↓↓↓

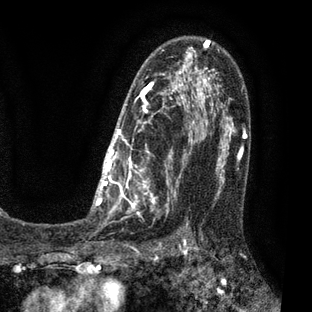
Breast MRI (dynamic contrast-enhanced), one axial slice; cropped to one breast; dynamic contrast-enhanced series, time point 2 of 7 at this slice position (early post-contrast); 3 T; TE 2.1 ms, TR 5 ms; 2 mm slice thickness; 312 × 312 image matrix, field of view 195 × 195 mm. Female patient.
Structures marked on this image (semi-automatically segmented with operator editing):
- enhancing-tissue mask used for the functional tumour volume (all voxels passing the contrast-enhancement thresholds inside the analysis volume; usually the tumour): box from (x=91, y=36) to (x=209, y=223) px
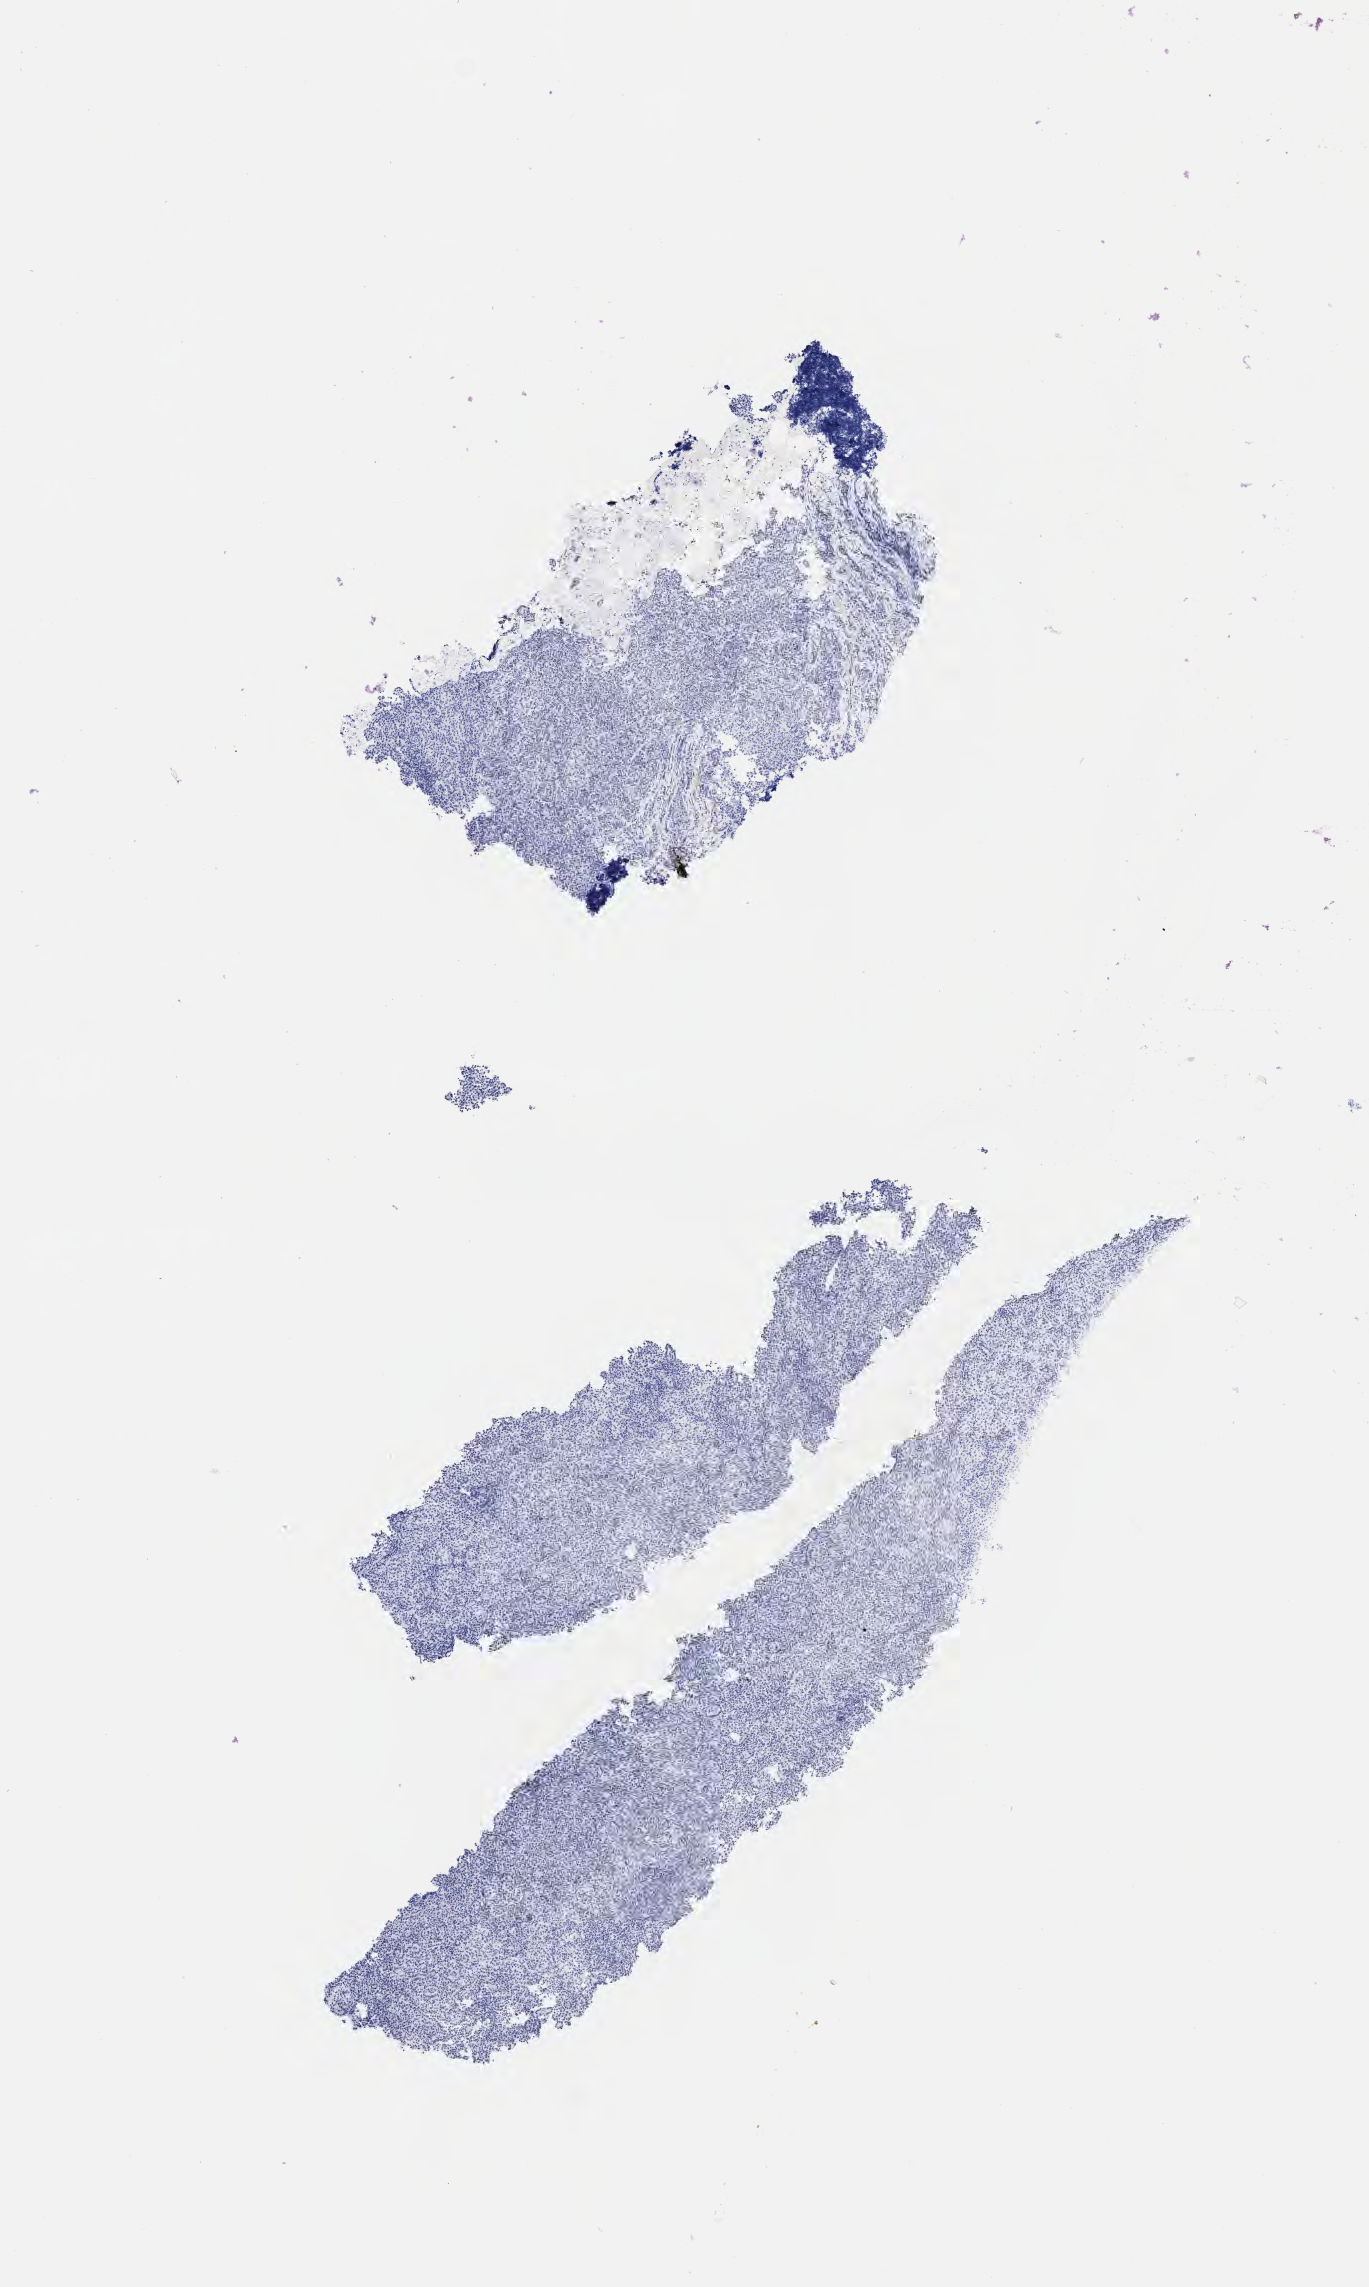
IHC for TTF-1 (thyroid transcription factor 1), whole-slide image, a low-resolution overview of the entire scanned area, about 5.5 x 9.2 mm. Tumor tissue. Site: lung (left). Female patient, 65 years old.
Histologic diagnosis: Non-small cell carcinoma.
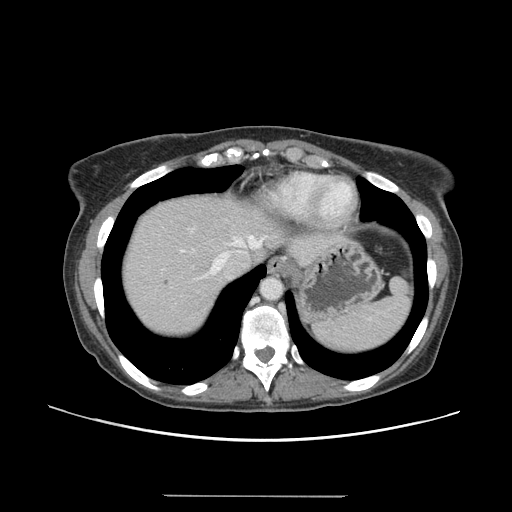
Contrast-enhanced abdominal CT, one axial slice. Position 125 of 144 along the scan axis. 120 kVp. Soft-tissue window (W 400 / L 40 HU). 512 × 512 image matrix. From the clinical record (not read from this slice): patient: female, age 61 years at operation; diagnosis: colorectal cancer liver metastases, imaged before liver resection; multiple liver metastases: yes; largest metastasis: 1.1 cm; disease in both lobes: no.
Structures marked on this image (expert manual segmentation):
- hepatic veins: bounding box [x1, y1, x2, y2] px = [211, 236, 263, 274]
- liver: [122, 195, 279, 337]
- planned liver remnant (the part of the liver to remain after resection): [121, 194, 267, 295]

↑↑↑

:: Work instructions ::
Which lines in the records above hold the string "slice"? Copy each of them.

:: Result ::
Breast MRI (dynamic contrast-enhanced), one axial slice; cropped to one breast; dynamic contrast-enhanced series, time point 2 of 7 at this slice position (early post-contrast); 3 T; TE 2.1 ms, TR 5 ms; 2 mm slice thickness; 312 × 312 image matrix, field of view 195 × 195 mm. Female patient.
Contrast-enhanced abdominal CT, one axial slice. Position 125 of 144 along the scan axis. 120 kVp. Soft-tissue window (W 400 / L 40 HU). 512 × 512 image matrix. From the clinical record (not read from this slice): patient: female, age 61 years at operation; diagnosis: colorectal cancer liver metastases, imaged before liver resection; multiple liver metastases: yes; largest metastasis: 1.1 cm; disease in both lobes: no.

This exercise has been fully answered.